--- DATA RECORDS Enclosed Below ---
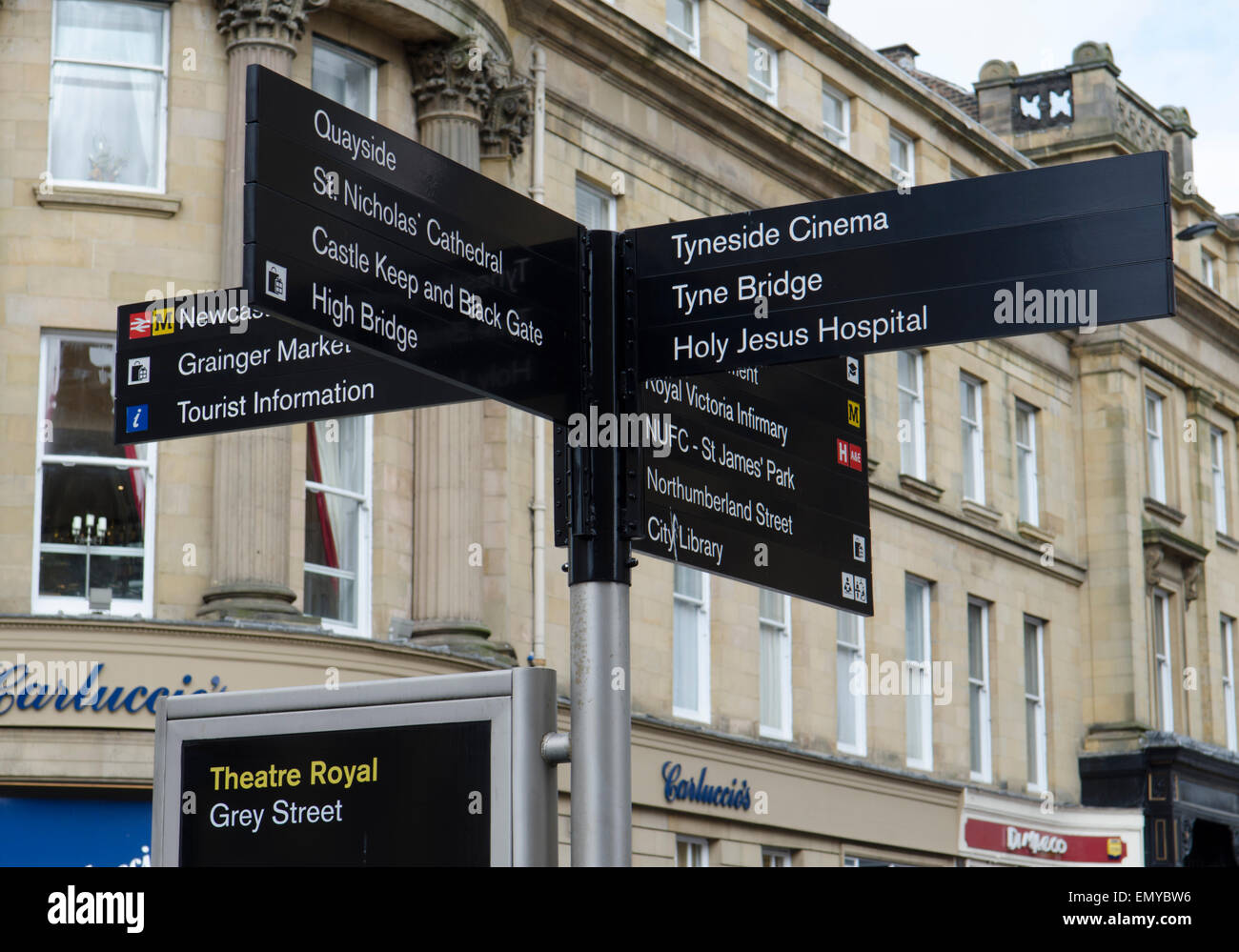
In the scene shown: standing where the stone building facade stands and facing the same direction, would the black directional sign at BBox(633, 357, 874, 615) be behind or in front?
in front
--- End of Enclosed DATA RECORDS ---
--- DATA RECORDS Enclosed Below ---
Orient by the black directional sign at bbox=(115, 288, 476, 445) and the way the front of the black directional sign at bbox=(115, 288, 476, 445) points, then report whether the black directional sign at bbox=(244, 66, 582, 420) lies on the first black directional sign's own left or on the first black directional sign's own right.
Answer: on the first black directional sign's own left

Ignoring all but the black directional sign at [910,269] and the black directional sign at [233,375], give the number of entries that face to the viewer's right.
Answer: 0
--- End of Enclosed DATA RECORDS ---
--- DATA RECORDS Enclosed Below ---
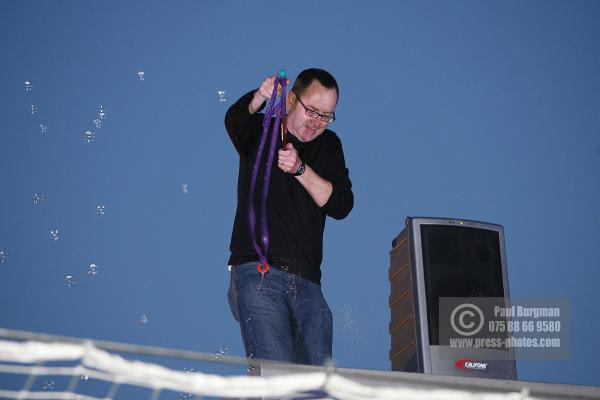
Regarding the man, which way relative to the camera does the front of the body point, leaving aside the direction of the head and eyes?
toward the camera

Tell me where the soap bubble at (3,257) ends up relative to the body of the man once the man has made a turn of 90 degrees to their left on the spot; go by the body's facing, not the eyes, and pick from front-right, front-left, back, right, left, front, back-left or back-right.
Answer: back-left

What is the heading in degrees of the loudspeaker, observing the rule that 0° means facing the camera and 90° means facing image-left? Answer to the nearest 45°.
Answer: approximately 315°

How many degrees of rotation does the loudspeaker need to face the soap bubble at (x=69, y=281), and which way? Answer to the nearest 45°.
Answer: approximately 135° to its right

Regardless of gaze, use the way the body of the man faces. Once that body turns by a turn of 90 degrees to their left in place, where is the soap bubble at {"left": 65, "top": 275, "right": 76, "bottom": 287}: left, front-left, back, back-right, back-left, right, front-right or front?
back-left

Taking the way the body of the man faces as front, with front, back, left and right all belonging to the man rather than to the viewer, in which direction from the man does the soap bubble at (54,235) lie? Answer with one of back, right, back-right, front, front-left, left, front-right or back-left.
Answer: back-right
--- End of Enclosed DATA RECORDS ---
▶ EXERCISE DIRECTIONS
List every row above that contains the string "directional", copying each one in full.

▶ EXERCISE OUTPUT
In the scene shown: standing where the stone building facade stands and facing the same direction, would the black directional sign at BBox(633, 357, 874, 615) be behind or in front?
Orient by the black directional sign at bbox=(115, 288, 476, 445) and the way the front of the black directional sign at bbox=(115, 288, 476, 445) points, then report whether the black directional sign at bbox=(244, 66, 582, 420) lies on the first black directional sign's own left or on the first black directional sign's own right.
Answer: on the first black directional sign's own left
Ignoring all but the black directional sign at [910,269] and the black directional sign at [233,375], give the number of entries that face to the viewer's right.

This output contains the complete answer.